Figure 7 shows the mean deposition efficiencies of all elements of fine particles in the head, tracheobronchial, and pulmonary regions, in the units of microgram of each component deposited per microgram fine particle component mass inhaled. The outputs of the MPPD modeling were used to estimate the individual deposition efficiency during the smoke haze episode and the non-haze period, as explained in “Deposition modeling in the respiratory system”.Only the fine particles (PM2.5) were considered, since they represent a commonly regulated air pollutant and included as a part of the national ambient air quality standards in many countries. The total deposition efficiency (the sum of head, tracheobronchial, and pulmonary regions) varied from 41 % (B) to 55 % (Mg) for various elements during the smoke haze episode and 35 % (Cu) to 53 % (Ca) during the non-haze period. The head region had a higher deposition of the elements that were more concentrated in the coarse mode. Pb had the lowest amount deposited in the head region: 15 and 17 % during the smoke haze episode and the non-haze period, respectively. The highest deposition in the head region was observed for Ca, at 29 and 32 % during the smoke haze episode and the non-haze period, respectively.

Fig. 7
figure 7

Mean deposition efficiencies various elements of fine particles in all of the respiratory regions during the (a) haze episode and (b) non-haze period (head, tracheobronchial, and pulmonary) (units: μg of each component deposited per μg fine particle component mass inhaled)

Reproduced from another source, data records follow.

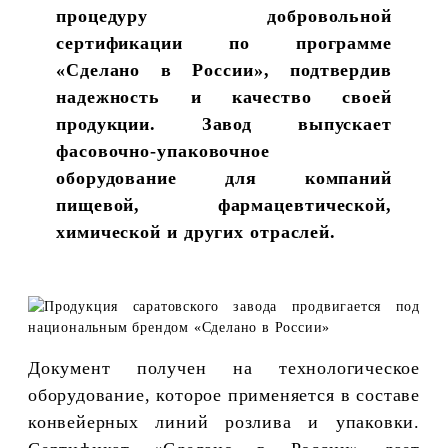
процедуру добровольной
сертификации по программе
«Сделано в России», подтвердив
надежность и качество своей
продукции. Завод выпускает
фасовочно-упаковочное
оборудование для компаний
пищевой, фармацевтической,
химической и других отраслей.
Документ получен на технологическое
оборудование, которое применяется в составе
конвейерных линий розлива и упаковки.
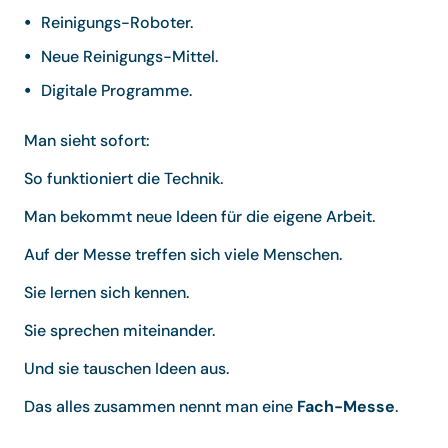
Reinigungs-Roboter.
Neue Reinigungs-Mittel.
Digitale Programme.
Man sieht sofort:
So funktioniert die Technik.
Man bekommt neue Ideen für die eigene Arbeit.
Auf der Messe treffen sich viele Menschen.
Sie lernen sich kennen.
Sie sprechen miteinander.
Und sie tauschen Ideen aus.
Das alles zusammen nennt man eine
Fach-Messe
.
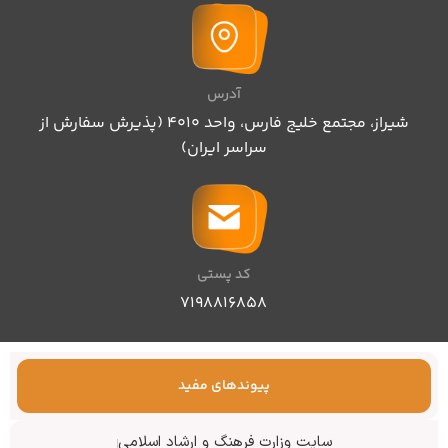
آدرس
شیراز، مجتمع خلیج فارس، واحد ۴۰۱۰ (پذیرش سفارش از
سراسر ایران)
کد پستی
۷۱۹۸۸۱۶۸۵۸
پیوندهای مفید
سایت وزارت فرهنگ و ارشاد اسلامی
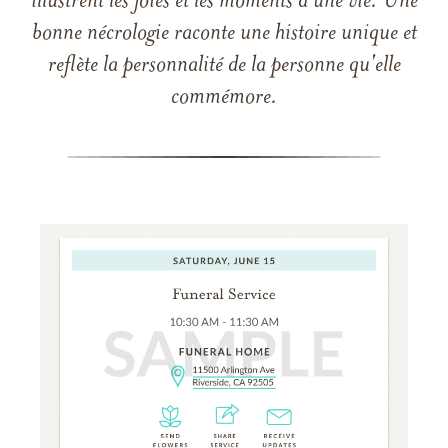
illustrent les joies et les moments d'une vie. Une
bonne nécrologie raconte une histoire unique et
reflète la personnalité de la personne qu'elle
commémore.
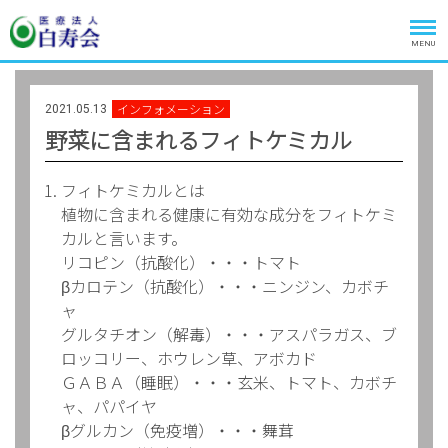
MENU
インフォメーション
2021.05.13
野菜に含まれるフィトケミカル
フィトケミカルとは
植物に含まれる健康に有効な成分をフィトケミ
カルと言います。
リコピン（抗酸化）・・・トマト
βカロテン（抗酸化）・・・ニンジン、カボチ
ャ
グルタチオン（解毒）・・・アスパラガス、ブ
ロッコリー、ホウレン草、アボカド
ＧＡＢＡ（睡眠）・・・玄米、トマト、カボチ
ャ、パパイヤ
βグルカン（免疫増）・・・舞茸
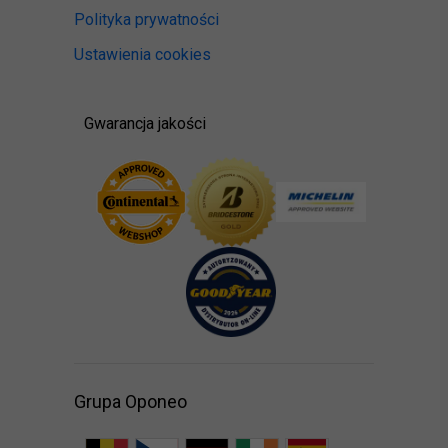
Polityka prywatności
Ustawienia cookies
Gwarancja jakości
Grupa Oponeo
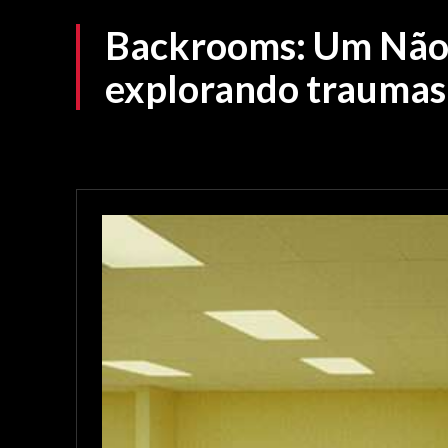
Backrooms: Um Não-
explorando traumas 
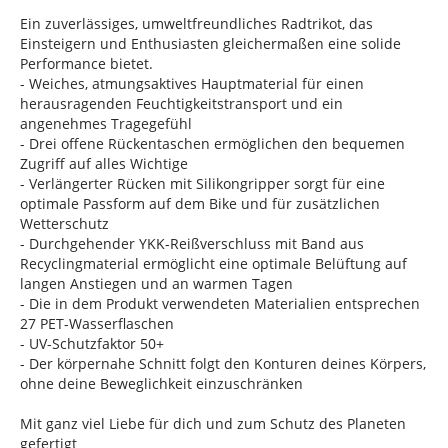
Ein zuverlässiges, umweltfreundliches Radtrikot, das
Einsteigern und Enthusiasten gleichermaßen eine solide
Performance bietet.
- Weiches, atmungsaktives Hauptmaterial für einen
herausragenden Feuchtigkeitstransport und ein
angenehmes Tragegefühl
- Drei offene Rückentaschen ermöglichen den bequemen
Zugriff auf alles Wichtige
- Verlängerter Rücken mit Silikongripper sorgt für eine
optimale Passform auf dem Bike und für zusätzlichen
Wetterschutz
- Durchgehender YKK-Reißverschluss mit Band aus
Recyclingmaterial ermöglicht eine optimale Belüftung auf
langen Anstiegen und an warmen Tagen
- Die in dem Produkt verwendeten Materialien entsprechen
27 PET-Wasserflaschen
- UV-Schutzfaktor 50+
- Der körpernahe Schnitt folgt den Konturen deines Körpers,
ohne deine Beweglichkeit einzuschränken
Mit ganz viel Liebe für dich und zum Schutz des Planeten
gefertigt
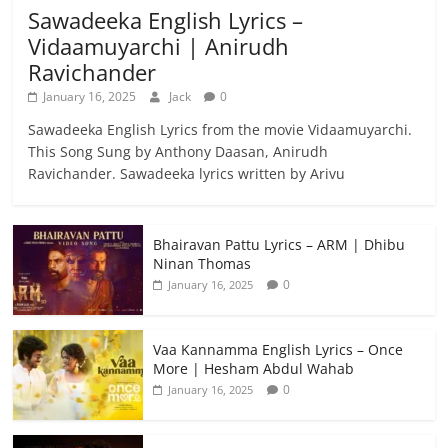
Sawadeeka English Lyrics –
Vidaamuyarchi | Anirudh
Ravichander
January 16, 2025
Jack
0
Sawadeeka English Lyrics from the movie Vidaamuyarchi.
This Song Sung by Anthony Daasan, Anirudh
Ravichander. Sawadeeka lyrics written by Arivu
Bhairavan Pattu Lyrics – ARM | Dhibu
Ninan Thomas
0
January 16, 2025
Vaa Kannamma English Lyrics – Once
More | Hesham Abdul Wahab
0
January 16, 2025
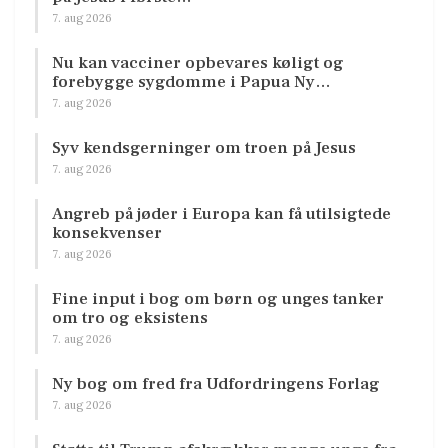
7. aug 2026
Nu kan vacciner opbevares køligt og
forebygge sygdomme i Papua Ny…
7. aug 2026
Syv kendsgerninger om troen på Jesus
7. aug 2026
Angreb på jøder i Europa kan få utilsigtede
konsekvenser
7. aug 2026
Fine input i bog om børn og unges tanker
om tro og eksistens
7. aug 2026
Ny bog om fred fra Udfordringens Forlag
7. aug 2026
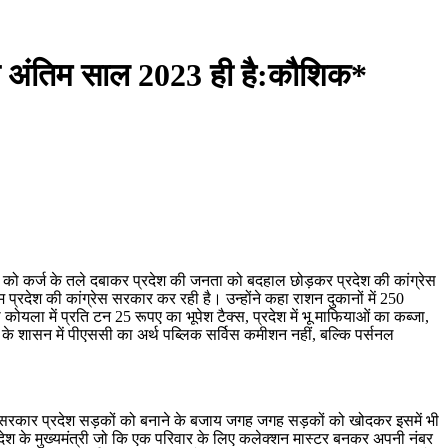
 का अंतिम साल 2023 ही है:कौशिक*
देश को कर्ज के तले दबाकर प्रदेश की जनता को बदहाल छोड़कर प्रदेश की कांग्रेस
ाम प्रदेश की कांग्रेस सरकार कर रही है। उन्होंने कहा राशन दुकानों में 250
ा में प्रति टन 25 रूपए का भूपेश टैक्स, प्रदेश में भू माफियाओं का कब्जा,
स के शासन में पीएससी का अर्थ पब्लिक सर्विस कमीशन नहीं, बल्कि पर्सनल
रेस सरकार प्रदेश सड़कों को बनाने के बजाय जगह जगह सड़कों को खोदकर इसमें भी
प्रदेश के मुख्यमंत्री जो कि एक परिवार के लिए कलेक्शन मास्टर बनकर अपनी नंबर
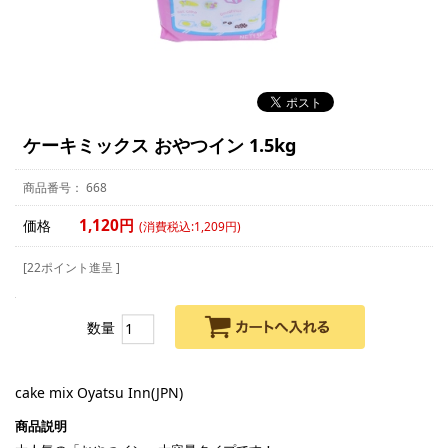
ケーキミックス おやつイン 1.5kg
668
1,120円
価格
(消費税込:1,209円)
[22ポイント進呈 ]
数量
cake mix Oyatsu Inn(JPN)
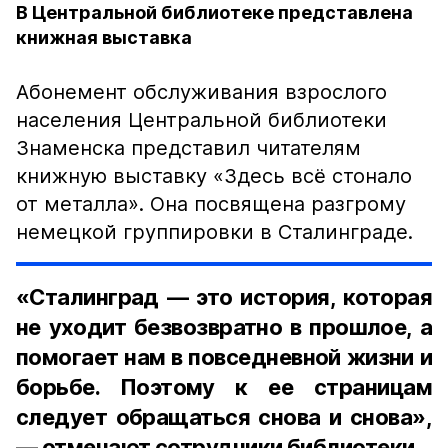
В Центральной библиотеке представлена
книжная выставка
Абонемент обслуживания взрослого
населения Центральной библиотеки
Знаменска представил читателям
книжную выставку «Здесь всё стонало
от металла». Она посвящена разгрому
немецкой группировки в Сталинграде.
«Сталинград — это история, которая
не уходит безвозвратно в прошлое, а
помогает нам в повседневной жизни и
борьбе. Поэтому к ее страницам
следует обращаться снова и снова»,
— отмечают сотрудники библиотеки.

Similar to the observations on deposition in the pulmonary region, trace elements also exhibited trends of higher deposition in the tracheobronchial region during the smoke haze episode, compared to during the non-haze period. Overall, it was observed that the trace elements that are concentrated in the accumulation mode have a higher probability of getting deposited in the innermost region of the human respiratory system.

Summary and conclusions

The present study investigated the size-resolved characterization of 24 trace elements present in atmospheric PM during a recent smoke haze episode that occurred in Singapore. The results of elemental characterization were used in HYSPLIT and PCA models, to assess the influence of the smoke haze episode on the increased atmospheric loading of particulate-bound elements. For assessment of the potential health impacts on humans, the MPPD model was used to estimate the particle deposition fractions of three regions (head, tracheobronchial, and pulmonary) of the human respiratory system. The results of elemental characterization showed that (i) the elements concentrated in the coarse mode were Al, Ba, Ca, Fe, Mg, and Sr; (ii) the elements concentrated in the accumulation mode were Cd, Ni, Pb, Se, Te, and Tl; and (iii) the remaining elements (B, Be, Bi, Co, Cr, Cu, Ga, K, Li, Mn, Na, and Zn) showed multimode distributions. The ratios of the concentration of elements during the smoke haze episode and non-haze period in coarse, fine, ultrafine, and nano particles varied in the range from 1.4 (Li) to 6.3 (Cd), 2.0 (Bi) to 6.6 (Co), 1.2 (Bi) to 5.7 (Mn), and 1.2 (Bi) to 5.5 (Mn). The estimated EFs confirmed that Ba, Be, Co, Cr, Ga, Li, Cd, Cu, Ni, Pb, Tl, Zn, B, Bi, Se, and Te were enriched in the atmosphere, due to emissions from non-crustal sources. The backward trajectory analysis of air masses based on HYSPLIT modeling showed that the prevailing wind direction during the smoke haze episode brought biomass burning-impacted air masses to Singapore from Indonesia. The PCA revealed that the trans-boundary transport of biomass burning emissions was primarily responsible for the enhanced concentration of particulate elements during the smoke haze episode. The MPPD modeling results revealed that coarse particles had the highest deposition fractions in the head region of the respiratory system (smoke haze, 34 %; non-haze, 39 %) followed by fine particles (smoke haze, 22 %; non-haze, 25 %). For ultrafine and nano particles, the deposition fractions were higher in the pulmonary region than in the head region. This study suggests that prolonged exposure to lower concentrations of ultrafine and nano particles present in the atmosphere raises health concerns.